> WHAT YOU NEED TO DO:
The output should consist solely of the line containing "Le Jeu Vidéo entre au New York Museum" and all lines after it through the final line of the entries below, reproduced exactly.

START SUPPLIED DATA

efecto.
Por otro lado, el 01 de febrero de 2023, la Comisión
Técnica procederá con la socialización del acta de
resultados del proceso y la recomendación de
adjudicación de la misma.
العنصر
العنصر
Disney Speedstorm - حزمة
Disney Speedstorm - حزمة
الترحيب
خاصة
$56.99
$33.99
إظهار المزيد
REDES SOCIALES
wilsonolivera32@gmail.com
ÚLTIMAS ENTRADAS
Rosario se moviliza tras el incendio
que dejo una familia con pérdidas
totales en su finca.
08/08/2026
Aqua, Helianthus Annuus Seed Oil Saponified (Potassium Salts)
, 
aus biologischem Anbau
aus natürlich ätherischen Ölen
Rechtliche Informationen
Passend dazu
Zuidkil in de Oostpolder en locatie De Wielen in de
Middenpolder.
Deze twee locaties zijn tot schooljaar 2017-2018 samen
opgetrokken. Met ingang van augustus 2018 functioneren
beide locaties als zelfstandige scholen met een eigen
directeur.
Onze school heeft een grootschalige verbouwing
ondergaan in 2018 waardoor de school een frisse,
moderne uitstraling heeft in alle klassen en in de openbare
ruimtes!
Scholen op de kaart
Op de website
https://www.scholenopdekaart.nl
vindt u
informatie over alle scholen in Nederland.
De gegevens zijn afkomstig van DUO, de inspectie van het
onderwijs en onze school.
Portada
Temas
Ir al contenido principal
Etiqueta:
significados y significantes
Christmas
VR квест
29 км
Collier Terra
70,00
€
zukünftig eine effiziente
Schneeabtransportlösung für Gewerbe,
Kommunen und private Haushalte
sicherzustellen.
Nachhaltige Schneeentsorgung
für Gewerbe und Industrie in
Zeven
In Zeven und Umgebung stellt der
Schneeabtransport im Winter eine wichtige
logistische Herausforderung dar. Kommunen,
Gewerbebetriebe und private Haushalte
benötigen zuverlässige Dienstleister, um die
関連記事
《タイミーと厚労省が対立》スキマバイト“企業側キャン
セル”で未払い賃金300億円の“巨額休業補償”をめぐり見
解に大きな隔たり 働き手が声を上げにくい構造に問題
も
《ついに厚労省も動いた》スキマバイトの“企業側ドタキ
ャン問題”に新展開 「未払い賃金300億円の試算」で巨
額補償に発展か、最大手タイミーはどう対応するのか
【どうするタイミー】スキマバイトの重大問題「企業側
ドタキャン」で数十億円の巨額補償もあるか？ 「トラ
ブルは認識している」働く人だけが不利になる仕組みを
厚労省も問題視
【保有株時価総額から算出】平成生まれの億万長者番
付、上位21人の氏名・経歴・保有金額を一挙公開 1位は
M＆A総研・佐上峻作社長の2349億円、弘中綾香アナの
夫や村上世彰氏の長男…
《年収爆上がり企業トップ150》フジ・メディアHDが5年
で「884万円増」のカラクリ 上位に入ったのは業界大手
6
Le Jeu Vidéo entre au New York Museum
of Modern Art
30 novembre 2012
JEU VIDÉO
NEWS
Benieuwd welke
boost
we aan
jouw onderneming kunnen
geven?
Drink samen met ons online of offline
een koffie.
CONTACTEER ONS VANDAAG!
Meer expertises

END SUPPLIED DATA

> RESULT BELOW:
Le Jeu Vidéo entre au New York Museum
of Modern Art
30 novembre 2012
JEU VIDÉO
NEWS
Benieuwd welke
boost
we aan
jouw onderneming kunnen
geven?
Drink samen met ons online of offline
een koffie.
CONTACTEER ONS VANDAAG!
Meer expertises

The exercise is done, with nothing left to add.